CodeHaus Sonar Maven Plugin http://mojo.codehaus.org/sonar-maven-plugin/plugin-info.html

Update (2014/07/16) Noticed this thread [http://sonarqube.15.x6.nabble.com/Incremental-run-mode-td5024228.html]. This explains that the incremental is working off a hash of the file to determine which files to analyze.

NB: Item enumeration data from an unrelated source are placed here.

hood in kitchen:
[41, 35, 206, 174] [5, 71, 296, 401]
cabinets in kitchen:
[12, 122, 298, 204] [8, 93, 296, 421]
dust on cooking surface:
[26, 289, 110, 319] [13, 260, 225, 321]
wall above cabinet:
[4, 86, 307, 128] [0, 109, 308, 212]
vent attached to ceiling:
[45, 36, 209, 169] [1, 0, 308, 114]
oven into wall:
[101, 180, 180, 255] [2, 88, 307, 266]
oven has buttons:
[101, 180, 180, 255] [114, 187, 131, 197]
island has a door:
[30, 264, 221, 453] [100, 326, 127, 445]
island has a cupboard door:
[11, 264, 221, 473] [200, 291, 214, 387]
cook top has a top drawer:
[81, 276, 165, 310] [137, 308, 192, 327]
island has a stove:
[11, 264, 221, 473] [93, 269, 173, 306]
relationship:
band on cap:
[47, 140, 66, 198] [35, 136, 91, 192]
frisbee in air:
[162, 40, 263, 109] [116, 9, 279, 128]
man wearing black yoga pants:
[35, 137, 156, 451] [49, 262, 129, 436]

The project I am working on has generated code which sonar has not been told to ignore. I am postulating that this is causing additional churn (in addition to be just a bad idea to scan the machine-generated code). To explore this theory, I am adding -Dsonar.exclusions=com/generatedpackage/**/*.java to the command.

Update (2014/07/17)

By specifying the generated sources in the sonar.exclusions, the number of violations detected for "incremental" analysis was reduced. Once these were all account for, the number of issues/violations came into alignment with the number of issues I introduced to verify the process locally. To simplify the maintenance of this, I then simplify suppressed the metrics for all generated files using the following pattern: file:**/generated*/**

For uniformity, I was able to specify this within the root POM of the project under analysis.

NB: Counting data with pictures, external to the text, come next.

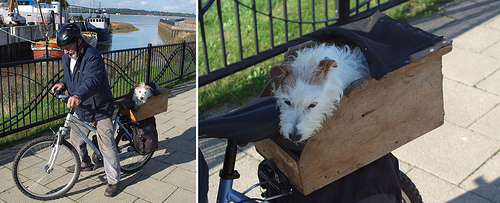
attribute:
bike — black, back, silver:
[11, 81, 169, 201]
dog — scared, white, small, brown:
[130, 82, 155, 112]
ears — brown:
[132, 83, 154, 90]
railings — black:
[1, 42, 196, 136]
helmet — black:
[56, 21, 83, 50]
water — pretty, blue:
[70, 9, 183, 55]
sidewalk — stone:
[2, 78, 197, 202]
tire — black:
[116, 121, 159, 175]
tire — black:
[11, 134, 82, 201]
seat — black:
[113, 99, 136, 110]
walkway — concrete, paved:
[200, 2, 500, 202]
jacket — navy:
[60, 42, 116, 122]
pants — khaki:
[69, 107, 121, 185]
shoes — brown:
[66, 163, 120, 197]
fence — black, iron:
[198, 2, 403, 88]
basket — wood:
[256, 13, 454, 195]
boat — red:
[31, 31, 100, 62]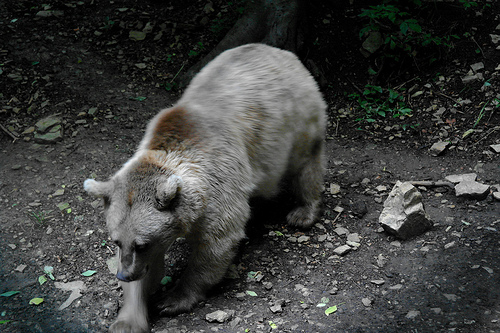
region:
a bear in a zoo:
[31, 40, 358, 329]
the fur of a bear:
[189, 102, 281, 169]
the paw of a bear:
[283, 208, 318, 235]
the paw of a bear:
[154, 290, 189, 313]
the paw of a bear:
[105, 309, 150, 331]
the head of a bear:
[73, 175, 186, 283]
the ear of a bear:
[153, 176, 179, 208]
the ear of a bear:
[76, 172, 112, 204]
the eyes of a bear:
[108, 232, 151, 256]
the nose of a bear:
[113, 258, 135, 285]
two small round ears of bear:
[77, 170, 194, 207]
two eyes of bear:
[109, 235, 149, 255]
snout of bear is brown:
[111, 245, 148, 287]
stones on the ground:
[360, 165, 490, 240]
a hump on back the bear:
[146, 99, 203, 162]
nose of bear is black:
[114, 269, 136, 284]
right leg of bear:
[166, 232, 237, 317]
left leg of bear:
[108, 273, 153, 328]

<sonar.exclusions>file:**/generated*/**</sonar.exclusions>

As cited above, the sonar Qube forum thread explained that incremental analysis will only analyze files whose hash does not match the hashed files on the sonar Qube server.

Solution

  • The key to using this successfully was two-fold: 1) Ensure the Issues Report plugin is installed on the sonarQube server 2) Specify the sonar.exclusion to ensure that generated sources are excluded

    With this in hand and a "sonar" profile, the user needs to only add this "sonar" profile and the sonar:sonar goal to the maven command

    This changes:

    mvn clean install -P myProfile

    To:

    mvn clean install sonar:sonar -P myProfile,sonar

    The maven profile could bind the sonar goal to the verify phase so as to omit the need to specify the goal when profile is added. I elected to not bind the plugin to afford slightly more flexibility.

    This was sufficient to enable users to verify the incremental code.